The data must be returned exactly. No line may be left out.

Supplied material:
== Segment start ==

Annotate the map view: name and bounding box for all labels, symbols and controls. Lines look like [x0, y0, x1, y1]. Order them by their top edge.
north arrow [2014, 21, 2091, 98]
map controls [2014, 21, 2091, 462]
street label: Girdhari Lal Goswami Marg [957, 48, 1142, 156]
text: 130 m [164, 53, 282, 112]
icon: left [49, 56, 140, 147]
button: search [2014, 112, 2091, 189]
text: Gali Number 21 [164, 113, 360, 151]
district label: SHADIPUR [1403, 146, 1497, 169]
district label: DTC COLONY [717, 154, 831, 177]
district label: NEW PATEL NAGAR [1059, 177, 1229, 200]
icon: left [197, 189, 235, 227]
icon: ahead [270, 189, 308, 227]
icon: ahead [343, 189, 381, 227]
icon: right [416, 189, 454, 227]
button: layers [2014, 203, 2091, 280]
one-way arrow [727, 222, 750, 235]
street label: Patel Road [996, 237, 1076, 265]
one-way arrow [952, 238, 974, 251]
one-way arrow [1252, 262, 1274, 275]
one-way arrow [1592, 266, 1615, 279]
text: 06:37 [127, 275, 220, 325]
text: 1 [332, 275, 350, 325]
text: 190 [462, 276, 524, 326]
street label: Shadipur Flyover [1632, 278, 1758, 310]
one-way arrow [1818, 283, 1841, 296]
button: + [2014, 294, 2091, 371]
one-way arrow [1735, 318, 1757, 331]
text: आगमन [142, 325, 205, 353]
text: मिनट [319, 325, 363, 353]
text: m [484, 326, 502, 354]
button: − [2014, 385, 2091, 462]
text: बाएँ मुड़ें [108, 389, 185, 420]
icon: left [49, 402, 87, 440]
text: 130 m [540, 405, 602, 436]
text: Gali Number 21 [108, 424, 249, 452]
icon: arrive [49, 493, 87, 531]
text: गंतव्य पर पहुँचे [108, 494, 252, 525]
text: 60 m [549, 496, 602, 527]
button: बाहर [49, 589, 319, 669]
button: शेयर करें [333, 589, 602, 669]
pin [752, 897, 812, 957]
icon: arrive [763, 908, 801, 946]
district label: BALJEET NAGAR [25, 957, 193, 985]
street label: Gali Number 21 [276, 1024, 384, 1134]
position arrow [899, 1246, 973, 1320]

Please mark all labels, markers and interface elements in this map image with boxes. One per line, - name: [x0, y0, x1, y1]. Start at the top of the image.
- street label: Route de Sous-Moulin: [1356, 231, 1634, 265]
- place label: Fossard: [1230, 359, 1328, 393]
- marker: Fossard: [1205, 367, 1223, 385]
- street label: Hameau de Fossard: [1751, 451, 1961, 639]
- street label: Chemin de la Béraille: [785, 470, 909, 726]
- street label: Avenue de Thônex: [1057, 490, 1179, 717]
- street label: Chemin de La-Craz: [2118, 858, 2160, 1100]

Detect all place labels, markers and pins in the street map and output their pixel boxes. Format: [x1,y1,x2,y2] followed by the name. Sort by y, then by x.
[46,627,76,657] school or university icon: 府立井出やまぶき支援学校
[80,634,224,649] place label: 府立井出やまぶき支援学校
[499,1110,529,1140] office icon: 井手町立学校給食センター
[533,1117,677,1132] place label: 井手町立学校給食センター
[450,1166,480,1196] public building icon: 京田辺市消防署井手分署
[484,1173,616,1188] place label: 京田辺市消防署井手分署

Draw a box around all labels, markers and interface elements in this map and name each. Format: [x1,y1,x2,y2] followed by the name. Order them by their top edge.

== Segment end ==

Response to this exercise:
Annotate the map view: name and bounding box for all labels, symbols and controls. Lines look like [x0, y0, x1, y1]. Order them by their top edge.
north arrow [2014, 21, 2091, 98]
map controls [2014, 21, 2091, 462]
street label: Girdhari Lal Goswami Marg [957, 48, 1142, 156]
text: 130 m [164, 53, 282, 112]
icon: left [49, 56, 140, 147]
button: search [2014, 112, 2091, 189]
text: Gali Number 21 [164, 113, 360, 151]
district label: SHADIPUR [1403, 146, 1497, 169]
district label: DTC COLONY [717, 154, 831, 177]
district label: NEW PATEL NAGAR [1059, 177, 1229, 200]
icon: left [197, 189, 235, 227]
icon: ahead [270, 189, 308, 227]
icon: ahead [343, 189, 381, 227]
icon: right [416, 189, 454, 227]
button: layers [2014, 203, 2091, 280]
one-way arrow [727, 222, 750, 235]
street label: Patel Road [996, 237, 1076, 265]
one-way arrow [952, 238, 974, 251]
one-way arrow [1252, 262, 1274, 275]
one-way arrow [1592, 266, 1615, 279]
text: 06:37 [127, 275, 220, 325]
text: 1 [332, 275, 350, 325]
text: 190 [462, 276, 524, 326]
street label: Shadipur Flyover [1632, 278, 1758, 310]
one-way arrow [1818, 283, 1841, 296]
button: + [2014, 294, 2091, 371]
one-way arrow [1735, 318, 1757, 331]
text: आगमन [142, 325, 205, 353]
text: मिनट [319, 325, 363, 353]
text: m [484, 326, 502, 354]
button: − [2014, 385, 2091, 462]
text: बाएँ मुड़ें [108, 389, 185, 420]
icon: left [49, 402, 87, 440]
text: 130 m [540, 405, 602, 436]
text: Gali Number 21 [108, 424, 249, 452]
icon: arrive [49, 493, 87, 531]
text: गंतव्य पर पहुँचे [108, 494, 252, 525]
text: 60 m [549, 496, 602, 527]
button: बाहर [49, 589, 319, 669]
button: शेयर करें [333, 589, 602, 669]
pin [752, 897, 812, 957]
icon: arrive [763, 908, 801, 946]
district label: BALJEET NAGAR [25, 957, 193, 985]
street label: Gali Number 21 [276, 1024, 384, 1134]
position arrow [899, 1246, 973, 1320]

Please mark all labels, markers and interface elements in this map image with boxes. One per line, - name: [x0, y0, x1, y1]. Start at the top of the image.
- street label: Route de Sous-Moulin: [1356, 231, 1634, 265]
- place label: Fossard: [1230, 359, 1328, 393]
- marker: Fossard: [1205, 367, 1223, 385]
- street label: Hameau de Fossard: [1751, 451, 1961, 639]
- street label: Chemin de la Béraille: [785, 470, 909, 726]
- street label: Avenue de Thônex: [1057, 490, 1179, 717]
- street label: Chemin de La-Craz: [2118, 858, 2160, 1100]

Detect all place labels, markers and pins in the street map and output their pixel boxes. Format: [x1,y1,x2,y2] followed by the name. Sort by y, then by x.
[46,627,76,657] school or university icon: 府立井出やまぶき支援学校
[80,634,224,649] place label: 府立井出やまぶき支援学校
[499,1110,529,1140] office icon: 井手町立学校給食センター
[533,1117,677,1132] place label: 井手町立学校給食センター
[450,1166,480,1196] public building icon: 京田辺市消防署井手分署
[484,1173,616,1188] place label: 京田辺市消防署井手分署

Draw a box around all labels, markers and interface elements in this map and name each. Format: [x1,y1,x2,y2] followed by the name. Order them by their top edge.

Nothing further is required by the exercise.